Juliana lembrou que processos judiciais já se multiplicam, inclusive no Brasil (o mais recente por aqui foi da Folha de S.Paulo contra a OpenAI), em busca de um equilíbrio entre empresas de tecnologia e veículos de mídia. Outra preocupação central é a privacidade dos usuários, já que agentes autônomos precisam de acesso a e-mails, aplicativos e serviços pessoais para executar ações: “tem uma questão de dados e privacidade que eu acho bastante relevante para o usuário, como que essas empresas vão lidar com essas informações sensíveis”.

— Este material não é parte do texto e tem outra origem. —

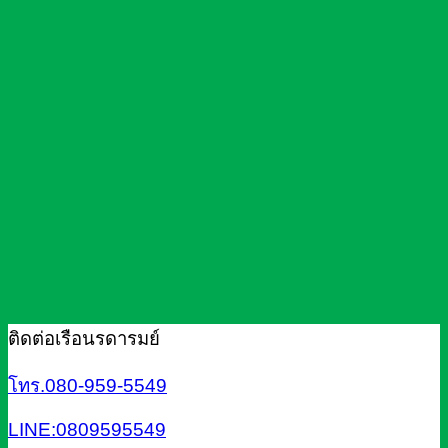
ติดต่อเรือนรดารมย์
โทร.080-959-5549
LINE:0809595549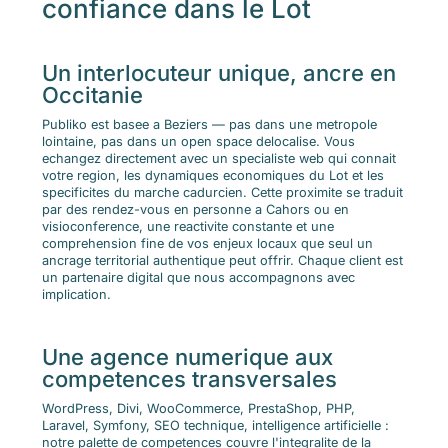
confiance dans le Lot
Un interlocuteur unique, ancre en
Occitanie
Publiko est basee a Beziers — pas dans une metropole
lointaine, pas dans un open space delocalise. Vous
echangez directement avec un specialiste web qui connait
votre region, les dynamiques economiques du Lot et les
specificites du marche cadurcien. Cette proximite se traduit
par des rendez-vous en personne a Cahors ou en
visioconference, une reactivite constante et une
comprehension fine de vos enjeux locaux que seul un
ancrage territorial authentique peut offrir. Chaque client est
un partenaire digital que nous accompagnons avec
implication.
Une agence numerique aux
competences transversales
WordPress, Divi, WooCommerce, PrestaShop, PHP,
Laravel, Symfony, SEO technique, intelligence artificielle :
notre palette de competences couvre l'integralite de la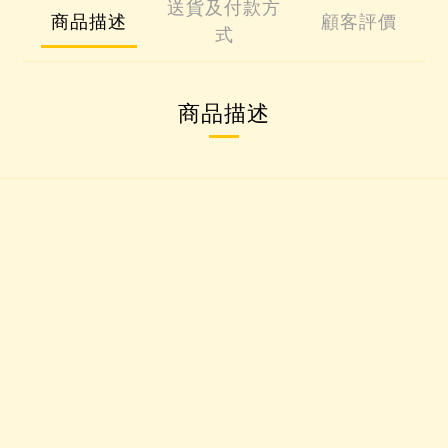
送貨及付款方
商品描述
顧客評價
式
商品描述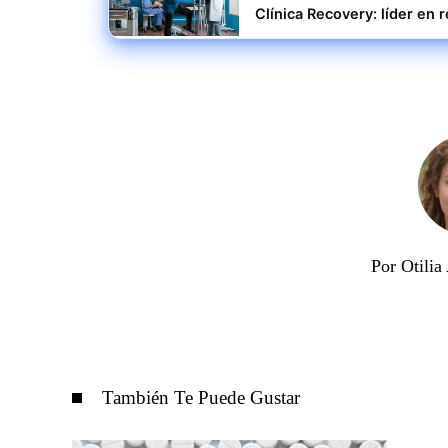
Clínica Recovery: líder en 
Por Otili
También Te Puede Gustar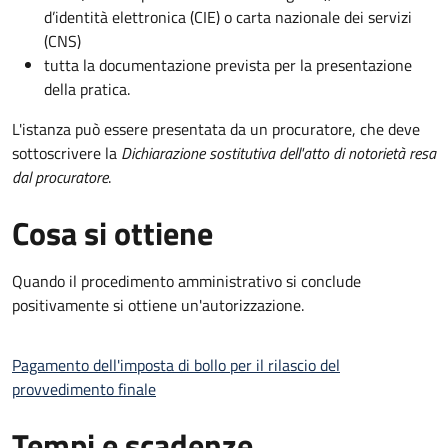
d’identità elettronica (CIE) o carta nazionale dei servizi
(CNS)
tutta la documentazione prevista per la presentazione
della pratica.
L'istanza può essere presentata da un procuratore, che deve
sottoscrivere la
Dichiarazione sostitutiva dell'atto di notorietà resa
dal procuratore
.
Cosa si ottiene
Quando il procedimento amministrativo si conclude
positivamente si ottiene un'autorizzazione.
Pagamento dell'imposta di bollo per il rilascio del
provvedimento finale
Tempi e scadenze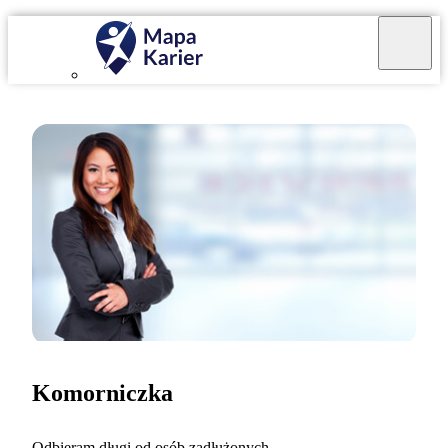
Komorniczka
Odbieram długi od osób zadłużonych.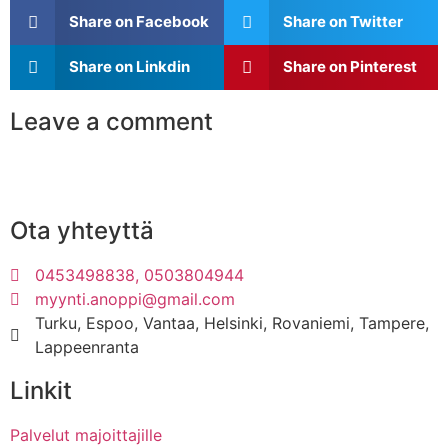
Share on Facebook
Share on Twitter
Share on Linkdin
Share on Pinterest
Leave a comment
Ota yhteyttä
0453498838, 0503804944
myynti.anoppi@gmail.com
Turku, Espoo, Vantaa, Helsinki, Rovaniemi, Tampere,
Lappeenranta
Linkit
Palvelut majoittajille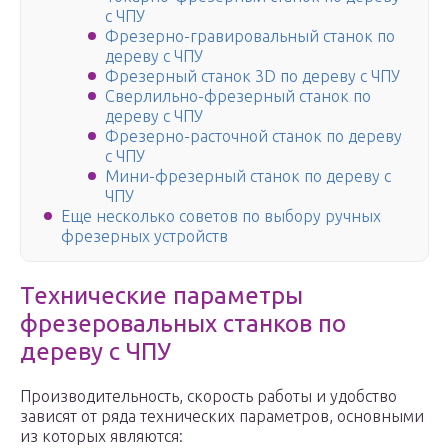
с ЧПУ
Фрезерно-гравировальный станок по
дереву с ЧПУ
Фрезерный станок 3D по дереву с ЧПУ
Сверлильно-фрезерный станок по
дереву с ЧПУ
Фрезерно-расточной станок по дереву
с ЧПУ
Мини-фрезерный станок по дереву с
ЧПУ
Еще несколько советов по выбору ручных
фрезерных устройств
Технические параметры
фрезеровальных станков по
дереву с ЧПУ
Производительность, скорость работы и удобство
зависят от ряда технических параметров, основными
из которых являются: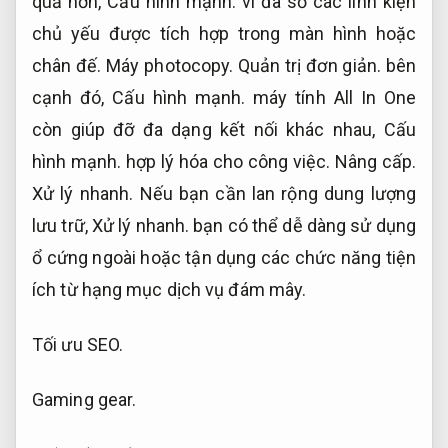
quả hơn,
Cấu hình mạnh.
vì đa số các linh kiện
chủ yếu được tích hợp trong màn hình hoặc
chân đế.
Máy photocopy.
Quản trị đơn giản.
bên
cạnh đó,
Cấu hình mạnh.
máy tính All In One
còn giúp đỡ đa dạng kết nối khác nhau,
Cấu
hình mạnh.
hợp lý hóa cho công việc.
Nâng cấp.
Xử lý nhanh.
Nếu bạn cần lan rộng dung lượng
lưu trữ,
Xử lý nhanh.
bạn có thể dễ dàng sử dụng
ổ cứng ngoài hoặc tận dụng các chức năng tiện
ích từ hạng mục dịch vụ đám mây.
Tối ưu SEO.
Gaming gear.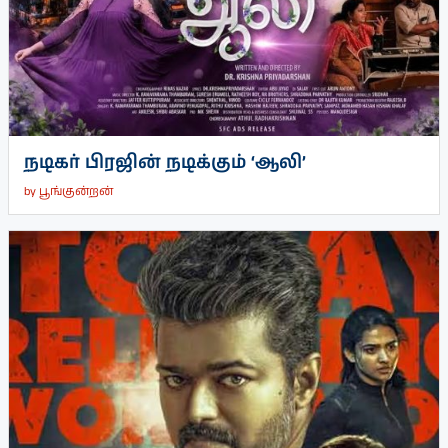
நடிகர் பிரஜின் நடிக்கும் ‘ஆலி’
by
பூங்குன்றன்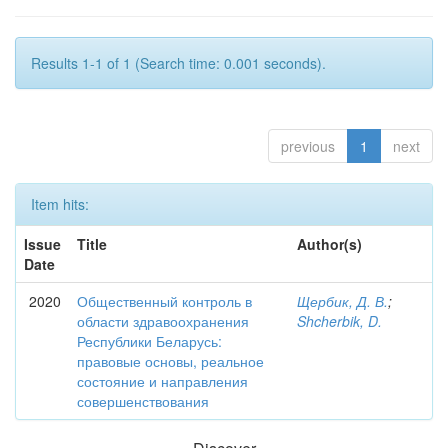
Results 1-1 of 1 (Search time: 0.001 seconds).
previous
1
next
Item hits:
Issue
Title
Author(s)
Date
2020
Общественный контроль в
Щербик, Д. В.
;
области здравоохранения
Shcherbik, D.
Республики Беларусь:
правовые основы, реальное
состояние и направления
совершенствования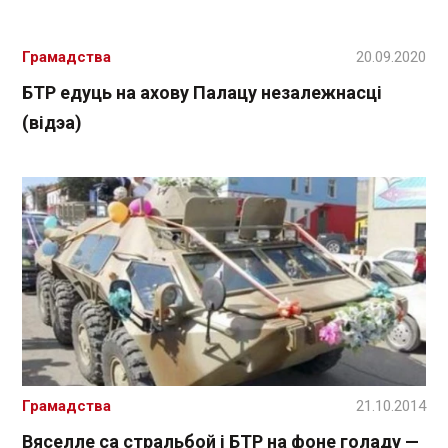
Грамадства
20.09.2020
БТР едуць на ахову Палацу незалежнасці
(відэа)
Грамадства
21.10.2014
Вяселле са стральбой і БТР на фоне голаду —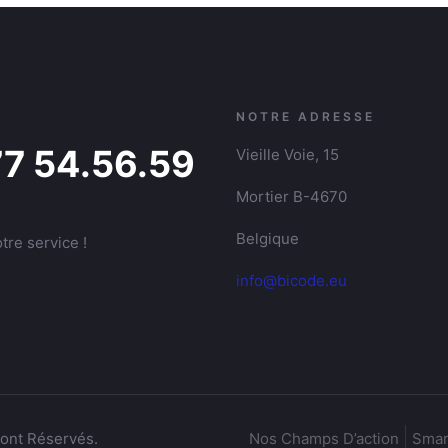
NOTRE ADRESSE
77 54.56.59
Vieille Voie, 15
Mortier B-4670
Belgique
tre service !
info@bicode.eu
sont Réservés.
Nos Champs D’action
Smar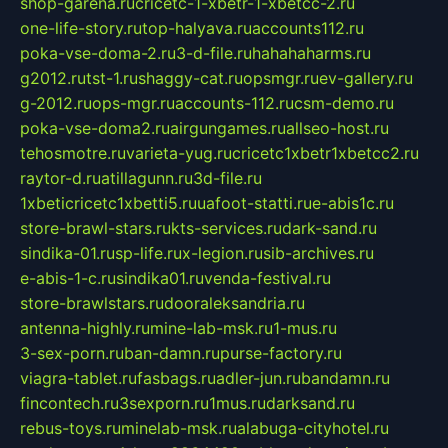
shop-garena.ru
cricetc-1-xbetr-1-xbetcc-2.ru
one-life-story.ru
top-halyava.ru
accounts112.ru
poka-vse-doma-2.ru
3-d-file.ru
hahahaharms.ru
g2012.ru
tst-1.ru
shaggy-cat.ru
opsmgr.ru
ev-gallery.ru
g-2012.ru
ops-mgr.ru
accounts-112.ru
csm-demo.ru
poka-vse-doma2.ru
airgungames.ru
allseo-host.ru
tehosmotre.ru
varieta-yug.ru
cricetc1xbetr1xbetcc2.ru
raytor-d.ru
atillagunn.ru
3d-file.ru
1xbeticricetc1xbetti5.ru
uafoot-statti.ru
e-abis1c.ru
store-brawl-stars.ru
kts-services.ru
dark-sand.ru
sindika-01.ru
sp-life.ru
x-legion.ru
sib-archives.ru
e-abis-1-c.ru
sindika01.ru
venda-festival.ru
store-brawlstars.ru
dooraleksandria.ru
antenna-highly.ru
mine-lab-msk.ru
1-mus.ru
3-sex-porn.ru
ban-damn.ru
purse-factory.ru
viagra-tablet.ru
fasbags.ru
adler-jun.ru
bandamn.ru
fincontech.ru
3sexporn.ru
1mus.ru
darksand.ru
rebus-toys.ru
minelab-msk.ru
alabuga-cityhotel.ru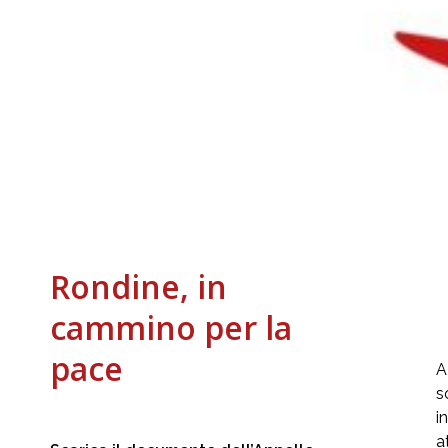
Rondine, in
cammino per la
pace
A
s
i
a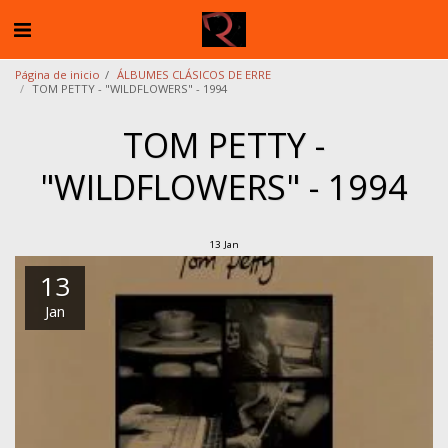
Página de inicio
ÁLBUMES CLÁSICOS DE ERRE
TOM PETTY - "WILDFLOWERS" - 1994
TOM PETTY -
"WILDFLOWERS" - 1994
13
Jan
13
Jan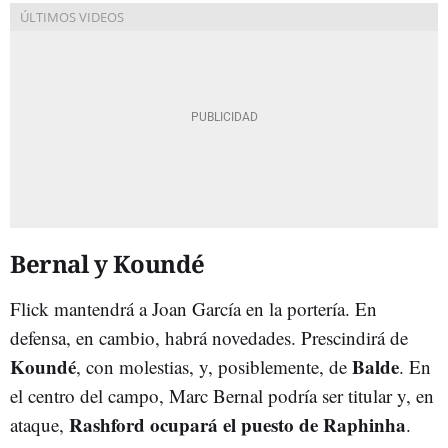
Bernal y Koundé
Flick mantendrá a Joan García en la portería. En
defensa, en cambio, habrá novedades. Prescindirá de
Koundé
Balde
, con molestias, y, posiblemente, de
. En
el centro del campo, Marc Bernal podría ser titular y, en
Rashford ocupará el puesto de Raphinha
ataque,
.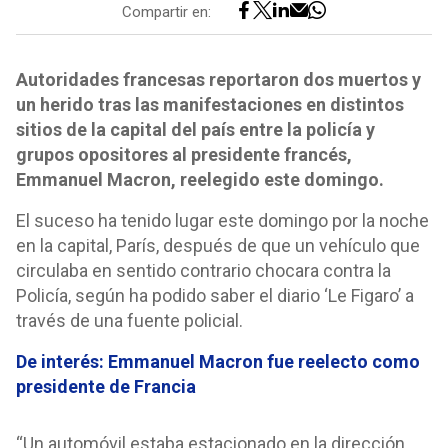
Compartir en:
Autoridades francesas reportaron dos muertos y
un herido tras las manifestaciones en distintos
sitios de la capital del país entre la policía y
grupos opositores al presidente francés,
Emmanuel Macron, reelegido este domingo.
El suceso ha tenido lugar este domingo por la noche
en la capital, París, después de que un vehículo que
circulaba en sentido contrario chocara contra la
Policía, según ha podido saber el diario ‘Le Figaro’ a
través de una fuente policial.
De interés: Emmanuel Macron fue reelecto como
presidente de Francia
“Un automóvil estaba estacionado en la dirección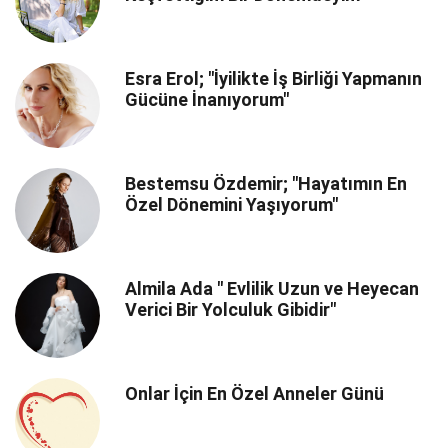
Esra Erol; "İyilikte İş Birliği Yapmanın
Gücüne İnanıyorum"
Bestemsu Özdemir; "Hayatımın En
Özel Dönemini Yaşıyorum"
Almila Ada " Evlilik Uzun ve Heyecan
Verici Bir Yolculuk Gibidir"
Onlar İçin En Özel Anneler Günü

A jornalista também destacou o risco de empobrecimento informacional. Com veículos bloqueando o acesso de robôs a seus conteúdos, agentes podem recorrer a fontes não confiáveis ou até sintéticas, reduzindo a qualidade das informações. E chamou atenção para a concentração de poder, uma vez que hoje o futuro da web está sendo definido por algumas poucas empresas privadas e esta questão deveria estar também no radar regulatório e democrático.

Direito à realidade

O conceito de “direito à realidade” foi apresentado por Eduardo Saron, presidente da Fundação Itaú, um conceito que vai além da transparência sobre conteúdos sintéticos. Para ele, é fundamental garantir que usuários saibam distinguir o que é produzido por IA e o que é fruto da experiência humana, inclusive em conteúdos simples, como fotografias: “tão importante quanto eu dar transparência ao conteúdo gerado por IA, será dar transparência a conteúdos que não foram gerados por IA”.

Saron também chamou atenção para o impacto subjetivo da tecnologia. Pesquisas recentes apontam que adolescentes confiam mais em inteligências artificiais do que em pessoas para falar sobre intimidade, o que ele relaciona a uma “desigualdade sintética” em expansão. Exemplos como a formação 100% virtual de professores, segundo ele, ilustram riscos de um afastamento da experiência presencial na educação.

Dentre as competências humanas, ele destacou quatro como essenciais para enfrentar esse cenário: pensamento crítico, pensamento analítico, criatividade e adaptabilidade. Sem essas habilidades, o risco é de que a hiperpersonalização dos agentes se transforme em hiperindução, limitando escolhas humanas em vez de ampliá-las. Para Saron, o desafio não é apenas técnico ou regulatório, mas ontológico: “a gente nunca discutiu tanto o que é consciência ou o que é razão, o que é dignidade humana, como nós temos discutidos hoje em dia. E esse campo ontológico a gente precisa observar inclusive no tempo de inteligência artificial”.